Наконец-то Романов обиделся. С каменным лицом он подошел к столу. Поднял с пола старый портфель, с каким, наверное, еще его бабушка ходила в школу, вынул из портфеля картонную папку, из папки – лист бумаги и объявил, что, выполняя волю покойного, он, исполнитель завещания Анатолия Николаевича Худобина, должен ознакомить наследников с его последним обращением к ним.

«Моим наследникам, – прочитал заголовок обращения. – Я, Худобин Анатолий Николаевич, находясь в здравом уме и твердой памяти, делаю следующее распоряжение.
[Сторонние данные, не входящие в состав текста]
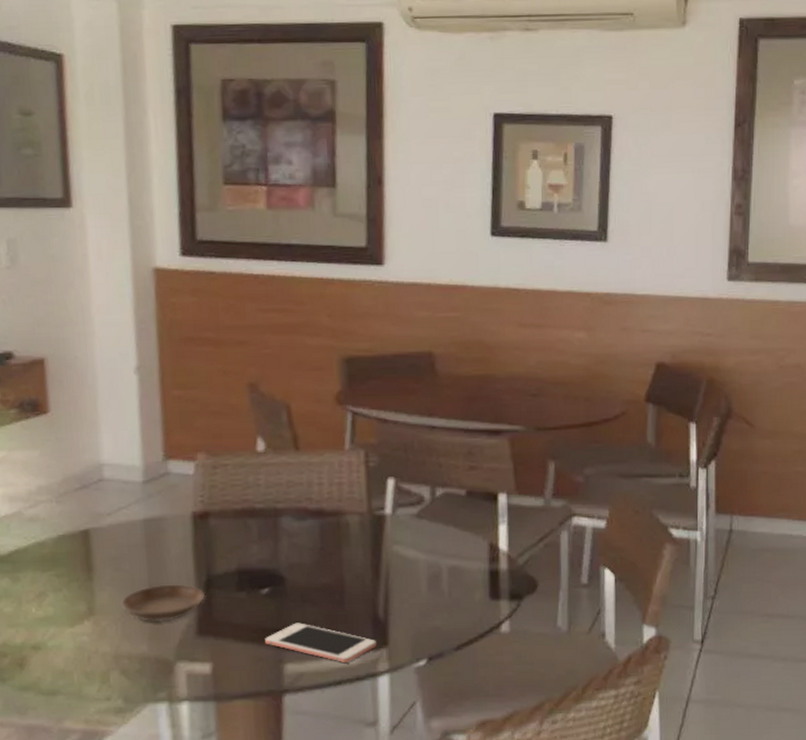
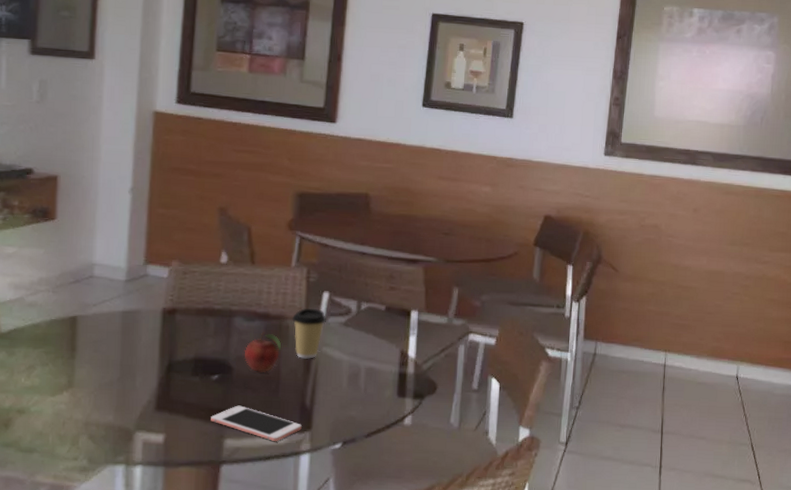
saucer: present [121,584,206,623] -> none [95,366,166,398]
fruit: none [297,532,342,581] -> present [244,332,281,372]
coffee cup: none [352,500,394,561] -> present [292,308,326,359]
Первое: предыдущее завещание от двенадцатого февраля две тысячи второго года считать недействительным. Второе: анониму, приславшему письменное сообщение об убийстве моей дочери Худобиной Виолетты Анатольевны, датированное четырнадцатым апреля, надлежит в течение трех суток со дня оглашения данного послания сообщить в правоохранительные органы известное ему имя убийцы. В случае если лицо, указанное анонимом, будет признано судом виновным в убийстве моей дочери, должно вступить в силу завещание от шестнадцатого апреля две тысячи второго года, а другое завещание, от семнадцатого апреля, не вскрывая, уничтожено в присутствии наследников. Третье: в случае, если аноним не проявит себя в течение трех суток, или лицо, указанное им, не будет привлечено к уголовной ответственности за убийство моей дочери, завещание от шестнадцатого апреля следует уничтожить, а окончательным завещанием считать завещание от семнадцатого апреля две тысячи второго года. Четвертое: выполнение моей последней воли возлагаю на Романова Василия Сергеевича… Подпись – Худобин. Дата – восемнадцатое апреля, две тысячи второй год».